Document passage:
- - -
Doe v. District Attorney for the Plymouth District

564 N.E.2d 588 | Mass. App. Ct. | 1991

29 Mass. App. Ct. 671 (1991)
564 N.E.2d 588

JOHN DOE & another[1]
vs.
DISTRICT ATTORNEY FOR THE PLYMOUTH DISTRICT & others.[2]

No. 89-P-863.

Appeals Court of Massachusetts, Suffolk.

October 12, 1990.
January 3, 1991.

Present: PERRETTA, KASS, & FINE, JJ.

Walter B. Prince (John F. Herlihy, Jr., with him) for the plaintiffs.

Judy G. Zeprun, Assistant Attorney General, for the District Attorney for the Plymouth District & others.

KASS, J.

Trafficking in more than 100 grams of cocaine carries a mandatory ten-year sentence. G.L.c. 94C, § 32E(b)(3). Confronted by that charge and the severe punishment that would be visited upon them should they be convicted, *672 Doe and Roe, the plaintiffs, undertook to trade cooperation with the office of the district attorney for the Plymouth District for lesser charges.[3] Doe and Roe claim they have performed their part of the plea bargain but that the government has not. They brought an action in the nature of mandamus (see G.L.c. 249, § 5, and Mass.R.Civ.P. 81(b), 365 Mass. 841 [1974]) to require the government to perform its side of the agreement.[4] The government moved to dismiss the action: first, because mandamus did not lie; and, second, because the rights of Doe and Roe could be as well protected in the context of the primary criminal case as in a collateral civil action. A Superior Court judge allowed the motion to dismiss, and judgment entered accordingly.

For purposes of appeal, there is essential agreement about the facts to be assumed. The cooperation of Doe and Roe would consist of orchestrating and, if necessary, participating in drug transactions which would enable the government to net bigger fish. In two separate deals which Doe and Roe helped to stage, the government arrested drug dealers and confiscated large quantities (e.g., one pound) of cocaine. That cooperation, the plaintiffs allege, was to result in a reduction of charges which would enable the government to recommend three-year sentences. Thereupon, Doe and Roe insist, the government offered a recommendation of zero days of incarceration if Doe and Roe would cooperate in ensnaring *673 a still larger fish in the narcotics sea. With the assistance of a third party, they enabled the authorities to apprehend a target who possessed five kilograms of cocaine. Doe and Roe complain that, after putting them at considerable risk, the government not only refused to take steps that would diminish their sentences but turned on them and indicted them for trafficking in the five kilograms found in possession of the target dealer.

1. Enforceability of the plea bargain. That the government is required to abide by the terms of plea agreements it has entered into is settled. It is, perhaps, more compelling that a public pledge be redeemed than a private one. Santobello v. New York, 404 U.S. 257, 261-262 (1971). Commonwealth v. Benton, 356 Mass. 447, 448 (1969). Commonwealth v. Smith, 394 Mass. 519, 522 (1981). Commonwealth v. Santiago, 394 Mass. 25, 28 (1985). United States v. Gonzalez-Sanchez, 825 F.2d 572, 578 (1st Cir.), cert. denied, 484 U.S. 989 (1987). Smith, Criminal Practice and Procedure § 1208 (2d ed. Supp. 1990). Contrast Dunbrack v. Commonwealth, 398 Mass. 502, 506 (1986) (prosecution did not renege on a promise).
- - -
Given entries:
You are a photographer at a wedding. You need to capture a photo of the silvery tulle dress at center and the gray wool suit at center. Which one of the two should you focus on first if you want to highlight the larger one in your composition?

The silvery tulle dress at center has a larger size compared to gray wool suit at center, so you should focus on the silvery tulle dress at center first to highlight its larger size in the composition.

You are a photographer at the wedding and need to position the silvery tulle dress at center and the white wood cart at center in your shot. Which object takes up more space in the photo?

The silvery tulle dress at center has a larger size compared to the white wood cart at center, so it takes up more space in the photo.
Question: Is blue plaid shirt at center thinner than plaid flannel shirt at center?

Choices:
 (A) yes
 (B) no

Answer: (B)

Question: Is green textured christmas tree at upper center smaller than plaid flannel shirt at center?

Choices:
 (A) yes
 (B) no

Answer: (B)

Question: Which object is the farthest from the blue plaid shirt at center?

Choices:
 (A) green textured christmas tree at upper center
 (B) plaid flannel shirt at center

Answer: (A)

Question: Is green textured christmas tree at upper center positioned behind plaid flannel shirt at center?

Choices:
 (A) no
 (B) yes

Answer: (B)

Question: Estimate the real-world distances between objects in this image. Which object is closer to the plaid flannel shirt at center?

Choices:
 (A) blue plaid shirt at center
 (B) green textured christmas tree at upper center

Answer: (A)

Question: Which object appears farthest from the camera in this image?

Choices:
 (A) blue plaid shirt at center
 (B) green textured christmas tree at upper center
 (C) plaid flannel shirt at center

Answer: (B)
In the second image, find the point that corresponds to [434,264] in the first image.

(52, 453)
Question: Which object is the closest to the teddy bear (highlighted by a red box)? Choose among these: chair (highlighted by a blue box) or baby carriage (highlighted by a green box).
- - -
Problem set:
A. According to the court opinion, why did Doe and Roe try to trade cooperation with the district attorney's office for lesser charges? Answer in one to three sentences.
B. Write the next part of the court opinion, picking up after its last sentence.
The items were taken from a different source than the court opinion.

Responses to the exercise:
A. They were charged with trafficking in more than 100 grams of cocaine, which carries a mandatory ten-year sentence. Facing that charge and the severe punishment a conviction would bring, they offered their cooperation in exchange for lesser charges.

B.
Before principle turns into sanction, i.e., before a court enforces a plea agreement, the court is to determine that the accused had reasonable grounds to rely on the plea bargain and that the accused relied on the plea bargain to his detriment. Commonwealth v. Tirrell, 382 Mass. 502, 512 (1981). Commonwealth v. Smith, 384 Mass. at 521-522. Commonwealth v. Santiago, 394 Mass. at 28. Commonwealth v. Kelleher, 28 Mass. App. Ct. 915, 916 (1989). The Commonwealth suggests that the only sort of detrimental reliance that can support enforcement of a plea bargain is a guilty plea, but this is surely too narrow a view. Opinions that have described a guilty plea as the decisive act constituting reliance on a plea agreement have been written when defendants either had entered a guilty plea or had not changed position in any material respect in reliance on a claimed plea bargain. See Mabry v. Johnson, 467 U.S. 504, 507 (1984); Commonwealth v. Kelleher, 28 Mass. App. Ct. at 916; United States *674 v. Abbamonte, 759 F.2d 1065, 1071-1072 (2d Cir.1985); State v. O'Leary, 128 N.H. 661, 664 (1986). The concerns about fairness which underlie the requirement that the government abide by its agreements are solidly engaged once an accused person has relied to his detriment upon a plea agreement, even if that occurs before entry of a guilty plea. See Commonwealth v. Smith, 384 Mass. at 522; United States v. Papaleo, 853 F.2d 16, 18-19 (1st Cir.1988).

Whether Doe and Roe had entered into a plea agreement, whether they had reasonably relied on it to their detriment, and whether the government has delivered what was reasonably due them under the agreement, were questions which required an evidentiary hearing. United States v. Calabrese, 645 F.2d 1379, 1390 (10th Cir.), cert. denied, 451 U.S. 1018 (1980), and 454 U.S. 831 (1981). United States v. Gonzalez-Sanchez, 825 F.2d at 578. Cf. Blaikie v. District Attorney for the Suffolk Dist., 375 Mass. 613, 615-616 (1978). The central question for decision is: in what framework shall such a hearing be conducted?

2. Appropriateness of mandamus. An action in the nature of mandamus is not an appropriate choice of procedural means by Doe and Roe to attempt to establish the terms of their plea bargain and the extent of the government's performance of that bargain. Although, in a rough sense, Doe and Roe seek to have a public official, the district attorney, do his duty, and mandamus is a proceeding to secure the performance of a public duty, Parrotta v. Hederson, 315 Mass. 416, 418 (1944), it is a remedy that is to be used only as a last resort, when nothing else would work. Expressed more elegantly, "the writ of mandamus is an extraordinary remedy granted only to prevent a failure of justice and in instances where there is no other adequate and effectual remedy." Coach & Six Restaurant, Inc. v. Public Works Commn., 363 Mass. 643, 644 (1973). See also Parrotta v. Hederson, 315 Mass. at 420; Lutheran Serv. Assn. of New England, Inc. v. Metropolitan Dist. Commn., 397 Mass. 341, 344 (1986).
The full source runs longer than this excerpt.